Saved data entries
▶

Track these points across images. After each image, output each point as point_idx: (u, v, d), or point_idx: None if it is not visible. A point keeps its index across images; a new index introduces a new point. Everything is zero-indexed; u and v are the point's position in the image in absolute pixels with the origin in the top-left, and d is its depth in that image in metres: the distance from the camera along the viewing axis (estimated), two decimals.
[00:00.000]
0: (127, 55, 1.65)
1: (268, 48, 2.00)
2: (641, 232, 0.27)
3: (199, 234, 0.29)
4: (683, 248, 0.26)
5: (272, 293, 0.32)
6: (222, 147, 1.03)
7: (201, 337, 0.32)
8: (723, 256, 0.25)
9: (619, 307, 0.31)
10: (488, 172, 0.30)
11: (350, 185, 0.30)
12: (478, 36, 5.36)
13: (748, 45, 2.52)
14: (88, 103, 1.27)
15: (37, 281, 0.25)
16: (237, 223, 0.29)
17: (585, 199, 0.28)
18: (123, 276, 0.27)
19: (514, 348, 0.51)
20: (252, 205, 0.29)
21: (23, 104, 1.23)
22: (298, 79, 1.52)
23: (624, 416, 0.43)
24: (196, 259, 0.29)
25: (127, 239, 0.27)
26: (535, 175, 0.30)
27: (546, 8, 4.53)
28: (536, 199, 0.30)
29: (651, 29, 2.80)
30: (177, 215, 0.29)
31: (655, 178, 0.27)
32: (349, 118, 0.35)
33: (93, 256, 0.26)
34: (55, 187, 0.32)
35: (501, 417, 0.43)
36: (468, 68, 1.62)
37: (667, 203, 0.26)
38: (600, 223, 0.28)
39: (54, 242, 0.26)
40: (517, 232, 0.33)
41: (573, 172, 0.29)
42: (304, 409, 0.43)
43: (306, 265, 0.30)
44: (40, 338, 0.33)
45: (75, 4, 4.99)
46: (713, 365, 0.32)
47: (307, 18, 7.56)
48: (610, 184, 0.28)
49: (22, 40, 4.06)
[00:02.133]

◀
▶

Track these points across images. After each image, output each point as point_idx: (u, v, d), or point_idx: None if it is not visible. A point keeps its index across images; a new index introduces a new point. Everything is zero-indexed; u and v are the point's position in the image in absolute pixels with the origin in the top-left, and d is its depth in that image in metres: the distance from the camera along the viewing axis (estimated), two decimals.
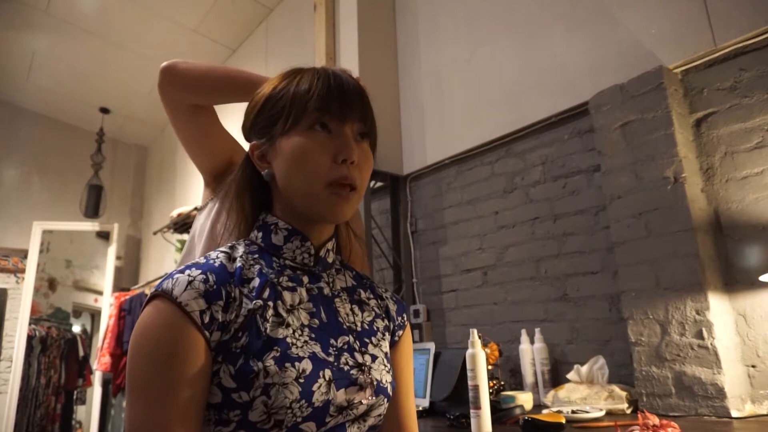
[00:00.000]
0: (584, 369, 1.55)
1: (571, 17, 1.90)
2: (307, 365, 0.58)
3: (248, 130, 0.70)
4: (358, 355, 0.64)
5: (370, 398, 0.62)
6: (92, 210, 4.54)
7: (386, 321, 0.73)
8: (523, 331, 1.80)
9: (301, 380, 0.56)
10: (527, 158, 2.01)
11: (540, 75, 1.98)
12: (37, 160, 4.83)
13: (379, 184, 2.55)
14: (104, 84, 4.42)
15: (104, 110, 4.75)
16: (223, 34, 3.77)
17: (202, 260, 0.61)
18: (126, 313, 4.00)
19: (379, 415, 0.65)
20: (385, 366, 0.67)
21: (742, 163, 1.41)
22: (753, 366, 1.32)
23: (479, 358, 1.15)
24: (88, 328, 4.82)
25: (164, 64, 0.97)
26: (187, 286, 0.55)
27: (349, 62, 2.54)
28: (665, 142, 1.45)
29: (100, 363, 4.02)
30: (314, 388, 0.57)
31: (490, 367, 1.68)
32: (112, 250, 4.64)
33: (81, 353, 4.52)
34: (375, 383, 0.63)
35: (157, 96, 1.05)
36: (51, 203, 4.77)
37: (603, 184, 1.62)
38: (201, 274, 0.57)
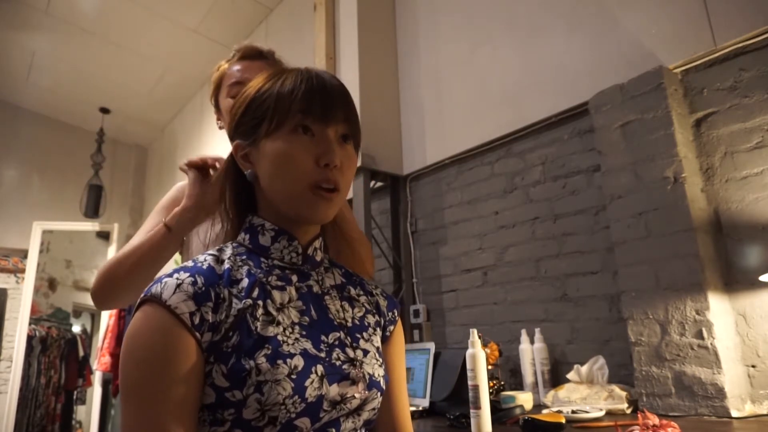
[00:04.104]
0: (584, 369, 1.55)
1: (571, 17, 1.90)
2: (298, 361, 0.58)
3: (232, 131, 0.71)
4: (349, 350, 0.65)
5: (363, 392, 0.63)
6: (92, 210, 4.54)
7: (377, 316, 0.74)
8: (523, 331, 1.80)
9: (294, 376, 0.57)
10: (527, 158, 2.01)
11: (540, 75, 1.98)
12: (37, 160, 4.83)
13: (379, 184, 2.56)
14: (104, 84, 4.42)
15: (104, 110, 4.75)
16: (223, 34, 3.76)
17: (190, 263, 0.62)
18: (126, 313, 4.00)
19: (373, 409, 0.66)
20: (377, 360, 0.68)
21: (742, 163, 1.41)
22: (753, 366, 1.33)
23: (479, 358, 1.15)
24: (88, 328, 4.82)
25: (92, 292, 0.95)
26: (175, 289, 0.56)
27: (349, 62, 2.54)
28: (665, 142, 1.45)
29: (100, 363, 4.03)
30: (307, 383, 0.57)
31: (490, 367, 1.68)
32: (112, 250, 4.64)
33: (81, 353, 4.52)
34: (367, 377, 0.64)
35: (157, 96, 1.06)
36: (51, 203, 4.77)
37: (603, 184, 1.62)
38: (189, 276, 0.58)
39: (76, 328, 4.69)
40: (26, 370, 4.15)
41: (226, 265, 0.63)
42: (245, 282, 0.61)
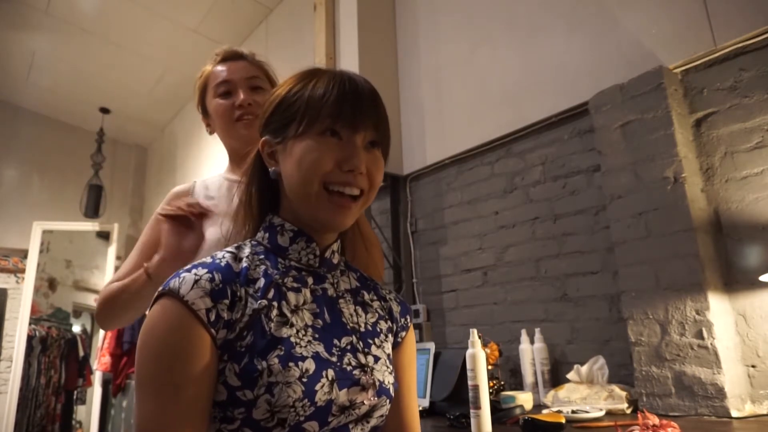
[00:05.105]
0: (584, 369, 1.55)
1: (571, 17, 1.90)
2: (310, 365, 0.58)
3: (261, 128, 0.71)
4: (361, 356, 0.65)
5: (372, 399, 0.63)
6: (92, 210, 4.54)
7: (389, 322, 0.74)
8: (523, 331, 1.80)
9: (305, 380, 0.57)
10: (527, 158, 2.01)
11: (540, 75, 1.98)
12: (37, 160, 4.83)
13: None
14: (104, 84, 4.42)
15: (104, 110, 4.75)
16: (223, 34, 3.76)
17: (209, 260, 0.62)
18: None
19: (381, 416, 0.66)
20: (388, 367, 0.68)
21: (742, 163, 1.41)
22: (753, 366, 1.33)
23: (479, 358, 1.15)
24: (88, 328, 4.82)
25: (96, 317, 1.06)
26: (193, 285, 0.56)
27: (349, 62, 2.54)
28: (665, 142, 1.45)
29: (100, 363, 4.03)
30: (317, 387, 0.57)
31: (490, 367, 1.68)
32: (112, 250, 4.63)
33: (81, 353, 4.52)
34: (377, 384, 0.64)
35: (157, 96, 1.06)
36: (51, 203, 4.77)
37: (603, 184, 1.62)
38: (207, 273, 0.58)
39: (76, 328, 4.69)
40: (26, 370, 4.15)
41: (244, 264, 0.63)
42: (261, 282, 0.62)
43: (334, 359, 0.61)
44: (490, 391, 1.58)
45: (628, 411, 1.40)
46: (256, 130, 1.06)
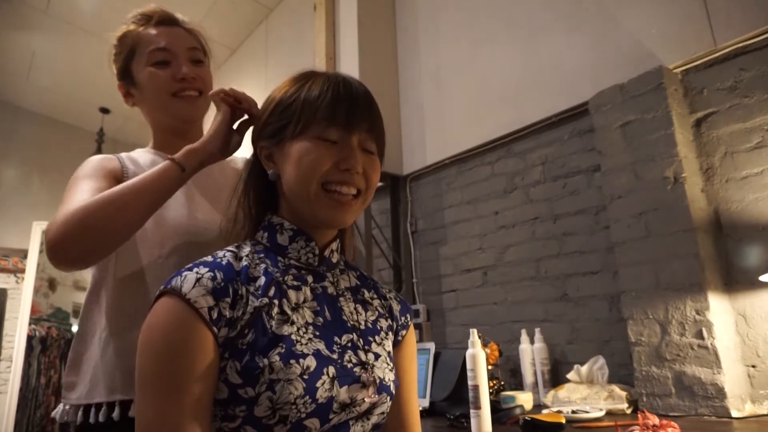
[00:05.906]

◀

Reproduce verbatim the lines above, from the line with "5: (370, 398, 0.62)" through the line with "38: (201, 274, 0.57)".

5: (370, 398, 0.62)
6: (92, 210, 4.54)
7: (386, 321, 0.73)
8: (523, 331, 1.80)
9: (301, 380, 0.56)
10: (527, 158, 2.01)
11: (540, 75, 1.98)
12: (37, 160, 4.83)
13: (379, 184, 2.55)
14: (104, 84, 4.42)
15: (104, 110, 4.75)
16: (223, 34, 3.77)
17: (202, 260, 0.61)
18: (126, 313, 4.00)
19: (379, 415, 0.65)
20: (385, 366, 0.67)
21: (742, 163, 1.41)
22: (753, 366, 1.32)
23: (479, 358, 1.15)
24: (88, 328, 4.82)
25: (164, 64, 0.97)
26: (187, 286, 0.55)
27: (349, 62, 2.54)
28: (665, 142, 1.45)
29: (100, 363, 4.02)
30: (314, 388, 0.57)
31: (490, 367, 1.68)
32: (112, 250, 4.64)
33: (81, 353, 4.52)
34: (375, 383, 0.63)
35: (157, 96, 1.05)
36: (51, 203, 4.77)
37: (603, 184, 1.62)
38: (201, 274, 0.57)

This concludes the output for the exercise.